### TO DO
Pull every line containing the word "ريال" from the records.

### PROVIDED RECORDS
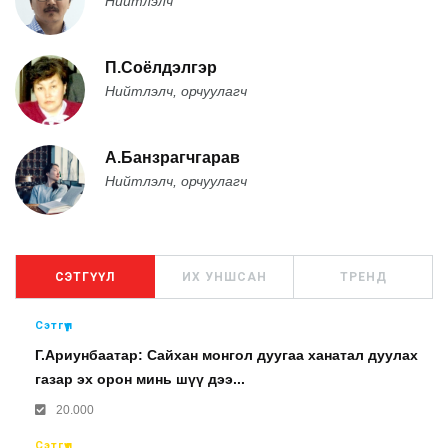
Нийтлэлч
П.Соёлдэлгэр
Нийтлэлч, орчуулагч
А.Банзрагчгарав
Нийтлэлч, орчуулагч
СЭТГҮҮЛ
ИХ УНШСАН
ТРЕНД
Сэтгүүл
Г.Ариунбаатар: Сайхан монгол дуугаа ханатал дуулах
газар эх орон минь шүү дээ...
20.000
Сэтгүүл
--
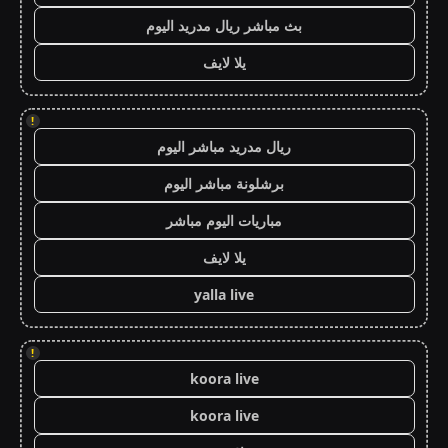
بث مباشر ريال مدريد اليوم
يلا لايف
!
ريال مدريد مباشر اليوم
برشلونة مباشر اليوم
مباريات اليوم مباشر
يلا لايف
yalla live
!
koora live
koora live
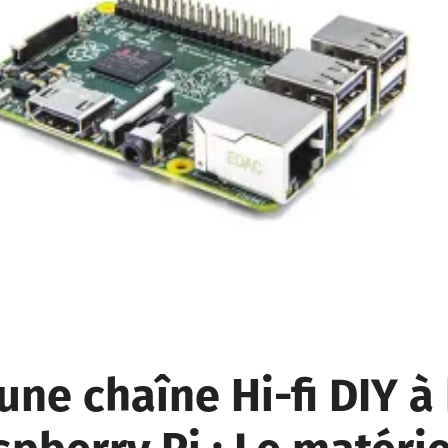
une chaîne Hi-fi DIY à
* * *
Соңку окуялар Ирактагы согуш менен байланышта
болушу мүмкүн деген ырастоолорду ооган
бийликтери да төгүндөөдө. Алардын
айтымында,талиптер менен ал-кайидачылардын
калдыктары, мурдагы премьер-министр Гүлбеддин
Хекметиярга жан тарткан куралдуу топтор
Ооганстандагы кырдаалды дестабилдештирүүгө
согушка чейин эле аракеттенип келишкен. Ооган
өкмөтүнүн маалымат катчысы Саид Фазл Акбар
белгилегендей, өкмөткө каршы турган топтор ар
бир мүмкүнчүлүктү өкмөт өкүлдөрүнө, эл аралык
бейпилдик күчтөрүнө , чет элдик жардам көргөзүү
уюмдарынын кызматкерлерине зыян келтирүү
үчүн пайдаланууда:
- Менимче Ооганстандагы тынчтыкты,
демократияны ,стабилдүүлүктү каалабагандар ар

### ANSWER TO THIS PROBLEM
بث مباشر ريال مدريد اليوم
ريال مدريد مباشر اليوم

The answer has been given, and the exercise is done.